Ten Opening Paragraphs for a Review of Chelsea Fagan’s “I’m Only Here for the WiFi”

Ten Opening Paragraphs for a Review of Chelsea Fagan’s “I’m Only Here for the WiFi”


I'm Only Here for the WiFi Chelsea Fagan

Arts journalism in 2013: opening a book review by disclosing that you’re an Internet friend of its author.

For Chelsea Fagan, the “here” in the title of her new book I’m Only Here for the WiFi seems to refer only to a coffee shop, but for many of her prospective readers, it might generally refer to life on Earth.

Chelsea Fagan’s new book I’m Only Here for the WiFi is subtitled A Complete Guide to Reluctant Adulthood, but an important thing to understand about Fagan’s approach is that, while she acknowledges that you might have mixed feelings about shuffling towards personal independence, Fagan is grown up and she’s not sad about it.

For a twenty-something to be writing a guide to life as a twenty-something might seem to some observers like a classic example of Millennials’ vaunted solipsism, but Chelsea Fagan is savvy to her socio-historical moment. “I think it’s easy to forget how amazing it is when someone reminds you, in your twenties, how ‘young’ you are, and how you have ‘so much time’ to be looking for what exactly you want out of life. That is such a huge step forward from pretty much every other point in history.”

In I’m Only Here for the WiFi, Chelsea Fagan helpfully subdivides the achievement of “reluctant adulthood” into eight categories: getting out of bed (and onto public transportation), getting a job (and striking that delicate income-generating/party-friendliness balance), finding a hobby (and spotting creepers at dance class), going out (and achieving no more than your desired level of drunkenness), dating (and knowing the pros and cons of banging someone in the copy room), balancing your budget (pro tip: have one), making friends (surprisingly difficult in adulthood), and generally “growing up.”

In I’m Only Here for the WiFi, her new Complete Guide to Reluctant Adulthood, Chelsea Fagan defines “adulthood” in terms that are both generous and challenging. To be an adult, she ultimately suggests, does not necessarily mean having a full-time job or being settled down with a partner or having kids—it means attaining emotional maturity.

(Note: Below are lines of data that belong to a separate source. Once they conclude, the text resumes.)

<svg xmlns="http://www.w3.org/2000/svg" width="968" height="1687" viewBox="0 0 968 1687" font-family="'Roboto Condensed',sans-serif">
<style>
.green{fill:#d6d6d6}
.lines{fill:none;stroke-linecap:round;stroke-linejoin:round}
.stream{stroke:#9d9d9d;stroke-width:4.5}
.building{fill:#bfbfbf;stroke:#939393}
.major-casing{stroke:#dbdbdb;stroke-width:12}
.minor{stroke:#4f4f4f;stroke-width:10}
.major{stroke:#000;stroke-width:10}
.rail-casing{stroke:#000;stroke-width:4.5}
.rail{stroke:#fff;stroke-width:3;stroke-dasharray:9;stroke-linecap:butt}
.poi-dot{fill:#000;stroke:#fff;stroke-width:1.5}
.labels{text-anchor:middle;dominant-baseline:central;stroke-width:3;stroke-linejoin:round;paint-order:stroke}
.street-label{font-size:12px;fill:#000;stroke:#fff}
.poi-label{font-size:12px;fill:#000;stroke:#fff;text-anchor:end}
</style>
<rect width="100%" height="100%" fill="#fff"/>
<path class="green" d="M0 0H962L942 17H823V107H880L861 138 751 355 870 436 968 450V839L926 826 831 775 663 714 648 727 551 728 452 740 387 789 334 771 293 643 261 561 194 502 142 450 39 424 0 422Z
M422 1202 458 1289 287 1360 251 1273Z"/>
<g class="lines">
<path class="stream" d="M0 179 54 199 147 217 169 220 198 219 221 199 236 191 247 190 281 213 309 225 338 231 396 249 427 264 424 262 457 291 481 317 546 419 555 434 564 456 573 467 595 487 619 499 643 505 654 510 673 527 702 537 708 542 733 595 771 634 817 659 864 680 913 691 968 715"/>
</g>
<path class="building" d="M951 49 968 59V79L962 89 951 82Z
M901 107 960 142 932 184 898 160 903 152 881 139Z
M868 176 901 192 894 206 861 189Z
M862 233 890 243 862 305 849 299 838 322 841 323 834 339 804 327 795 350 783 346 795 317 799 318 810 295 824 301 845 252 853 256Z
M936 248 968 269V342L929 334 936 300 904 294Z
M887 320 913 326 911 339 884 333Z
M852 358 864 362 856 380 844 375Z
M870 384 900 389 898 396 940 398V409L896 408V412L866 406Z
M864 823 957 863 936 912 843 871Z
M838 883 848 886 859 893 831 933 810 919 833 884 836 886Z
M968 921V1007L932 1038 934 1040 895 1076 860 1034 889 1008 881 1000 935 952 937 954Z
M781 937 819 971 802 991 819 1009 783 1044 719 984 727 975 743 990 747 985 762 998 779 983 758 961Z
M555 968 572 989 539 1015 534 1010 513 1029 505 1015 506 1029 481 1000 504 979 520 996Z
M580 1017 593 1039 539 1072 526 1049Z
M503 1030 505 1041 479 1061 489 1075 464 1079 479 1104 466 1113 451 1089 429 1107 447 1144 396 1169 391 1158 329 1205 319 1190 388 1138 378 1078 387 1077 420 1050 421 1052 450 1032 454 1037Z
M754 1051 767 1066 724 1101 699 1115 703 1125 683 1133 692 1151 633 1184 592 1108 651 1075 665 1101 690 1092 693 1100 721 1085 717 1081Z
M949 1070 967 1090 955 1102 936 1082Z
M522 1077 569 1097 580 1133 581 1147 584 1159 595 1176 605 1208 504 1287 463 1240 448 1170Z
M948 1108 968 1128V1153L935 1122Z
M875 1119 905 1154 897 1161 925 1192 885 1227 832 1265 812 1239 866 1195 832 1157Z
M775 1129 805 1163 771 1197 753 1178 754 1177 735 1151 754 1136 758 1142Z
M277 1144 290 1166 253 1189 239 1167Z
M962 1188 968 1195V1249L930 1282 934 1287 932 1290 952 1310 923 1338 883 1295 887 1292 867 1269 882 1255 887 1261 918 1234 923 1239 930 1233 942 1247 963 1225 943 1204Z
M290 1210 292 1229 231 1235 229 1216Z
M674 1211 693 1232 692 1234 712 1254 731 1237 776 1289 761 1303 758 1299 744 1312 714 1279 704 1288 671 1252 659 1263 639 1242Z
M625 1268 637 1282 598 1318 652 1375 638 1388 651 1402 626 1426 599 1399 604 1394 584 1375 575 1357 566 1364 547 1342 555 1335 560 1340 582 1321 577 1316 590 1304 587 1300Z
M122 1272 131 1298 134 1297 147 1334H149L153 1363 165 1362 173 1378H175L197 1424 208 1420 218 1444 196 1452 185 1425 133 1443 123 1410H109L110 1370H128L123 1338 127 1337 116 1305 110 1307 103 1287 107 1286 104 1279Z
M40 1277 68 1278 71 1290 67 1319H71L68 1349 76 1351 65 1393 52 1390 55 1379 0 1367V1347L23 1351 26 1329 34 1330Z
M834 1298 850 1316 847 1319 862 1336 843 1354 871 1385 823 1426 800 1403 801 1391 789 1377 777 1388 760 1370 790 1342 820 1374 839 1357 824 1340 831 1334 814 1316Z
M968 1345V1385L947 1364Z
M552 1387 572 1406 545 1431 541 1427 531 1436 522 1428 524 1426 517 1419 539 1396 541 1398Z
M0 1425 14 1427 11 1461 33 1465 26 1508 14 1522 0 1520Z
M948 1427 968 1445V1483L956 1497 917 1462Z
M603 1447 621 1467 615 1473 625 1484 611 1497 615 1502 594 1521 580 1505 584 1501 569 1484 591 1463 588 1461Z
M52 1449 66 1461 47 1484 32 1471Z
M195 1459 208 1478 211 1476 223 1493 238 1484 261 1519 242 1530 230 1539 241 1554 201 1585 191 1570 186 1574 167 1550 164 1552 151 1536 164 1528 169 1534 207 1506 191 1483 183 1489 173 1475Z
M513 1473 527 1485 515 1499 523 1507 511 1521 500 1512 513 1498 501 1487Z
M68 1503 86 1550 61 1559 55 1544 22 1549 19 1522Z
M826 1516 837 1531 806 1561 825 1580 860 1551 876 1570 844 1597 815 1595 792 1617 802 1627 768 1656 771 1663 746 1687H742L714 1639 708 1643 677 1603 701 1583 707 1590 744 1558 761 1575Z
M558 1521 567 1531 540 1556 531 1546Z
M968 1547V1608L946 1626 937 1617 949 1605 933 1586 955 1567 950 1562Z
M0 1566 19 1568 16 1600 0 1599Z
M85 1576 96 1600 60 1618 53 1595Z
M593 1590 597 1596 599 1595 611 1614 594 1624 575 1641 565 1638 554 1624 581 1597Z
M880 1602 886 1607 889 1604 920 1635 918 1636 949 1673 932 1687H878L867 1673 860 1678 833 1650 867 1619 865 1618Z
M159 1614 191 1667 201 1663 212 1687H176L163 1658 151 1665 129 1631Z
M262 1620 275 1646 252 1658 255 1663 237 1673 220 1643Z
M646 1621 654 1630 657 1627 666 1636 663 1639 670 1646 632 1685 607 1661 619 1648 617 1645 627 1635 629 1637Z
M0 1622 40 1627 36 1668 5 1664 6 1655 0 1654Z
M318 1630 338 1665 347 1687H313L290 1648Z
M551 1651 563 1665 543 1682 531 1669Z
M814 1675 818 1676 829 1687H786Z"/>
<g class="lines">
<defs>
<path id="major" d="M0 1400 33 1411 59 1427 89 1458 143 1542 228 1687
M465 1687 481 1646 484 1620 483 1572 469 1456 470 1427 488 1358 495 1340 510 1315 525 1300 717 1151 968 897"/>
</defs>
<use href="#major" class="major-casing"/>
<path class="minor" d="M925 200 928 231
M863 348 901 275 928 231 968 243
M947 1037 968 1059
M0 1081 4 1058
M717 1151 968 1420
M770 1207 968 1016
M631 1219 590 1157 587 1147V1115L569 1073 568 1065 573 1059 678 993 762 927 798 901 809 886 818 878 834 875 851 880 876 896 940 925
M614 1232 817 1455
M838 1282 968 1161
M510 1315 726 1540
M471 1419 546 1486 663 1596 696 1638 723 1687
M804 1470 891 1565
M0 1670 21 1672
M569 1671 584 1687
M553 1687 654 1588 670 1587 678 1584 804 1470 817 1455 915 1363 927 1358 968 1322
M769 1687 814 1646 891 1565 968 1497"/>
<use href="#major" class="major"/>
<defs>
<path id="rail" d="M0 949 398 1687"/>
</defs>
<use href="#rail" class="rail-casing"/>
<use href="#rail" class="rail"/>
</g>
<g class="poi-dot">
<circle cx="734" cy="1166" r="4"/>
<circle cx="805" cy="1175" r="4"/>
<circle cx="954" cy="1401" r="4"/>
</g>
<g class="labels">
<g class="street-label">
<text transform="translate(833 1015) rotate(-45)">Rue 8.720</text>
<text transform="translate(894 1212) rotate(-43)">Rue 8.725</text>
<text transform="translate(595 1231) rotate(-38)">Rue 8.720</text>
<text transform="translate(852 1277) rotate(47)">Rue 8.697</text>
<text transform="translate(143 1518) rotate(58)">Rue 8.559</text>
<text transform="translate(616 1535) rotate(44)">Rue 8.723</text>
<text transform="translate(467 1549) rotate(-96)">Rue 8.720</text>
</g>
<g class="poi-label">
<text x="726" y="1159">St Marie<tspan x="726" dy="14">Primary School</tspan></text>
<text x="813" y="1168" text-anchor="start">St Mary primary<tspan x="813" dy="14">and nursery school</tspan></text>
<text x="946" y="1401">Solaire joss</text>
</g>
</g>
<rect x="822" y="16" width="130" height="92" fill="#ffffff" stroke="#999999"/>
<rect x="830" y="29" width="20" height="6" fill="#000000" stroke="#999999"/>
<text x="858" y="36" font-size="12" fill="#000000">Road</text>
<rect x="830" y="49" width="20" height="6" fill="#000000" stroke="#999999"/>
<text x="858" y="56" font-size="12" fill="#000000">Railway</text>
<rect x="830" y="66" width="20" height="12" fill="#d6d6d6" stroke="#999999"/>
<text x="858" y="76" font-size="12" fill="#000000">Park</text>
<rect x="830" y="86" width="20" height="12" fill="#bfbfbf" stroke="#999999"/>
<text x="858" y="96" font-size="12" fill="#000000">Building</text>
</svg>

Much of Chelsea Fagan’s Complete Guide to Reluctant Adulthood consists of general-purpose pep talk, but there’s some practical advice as well. For example, I just checked the balance of my bank account. Funny how you forget to do that.

Is Chelsea Fagan’s I’m Only Here for the WiFi for you? “It’s starting to feel like Chelsea wrote this book for me,” says Daisy Hinding of Wisconsin, Instagramming a chapter sub-headed “How to Find Things to Do That Don’t Depend Entirely on Drinking.” Hinding’s friend @carlyecurly, seeing the pic, promptly pledged to add it to “a massive reading list comprised of ‘books to read in your twenties’ that will likely take me the rest of my twenties to finish.”

There’s much in I’m Only Here for the WiFi to reassure young adults who are anxious about their life decisions, but perhaps the most comforting disclosure comes late in the book: Fagan, a self-assured woman with a happy life, a published book, and millions of blog hits, has somehow managed to accomplish all that without ever living in New York City.

“There is only one time in your life when a bunch of your closest friends are all going to get together and get drunk, run through a suburban neighborhood and draw dicks all over political lawn signs,” writes Chelsea Fagan in I’m Only Here for the WiFi, “and that time does not come after the age of nineteen.” That hasn’t exactly been my life experience…but that’s okay, I liked the book anyway.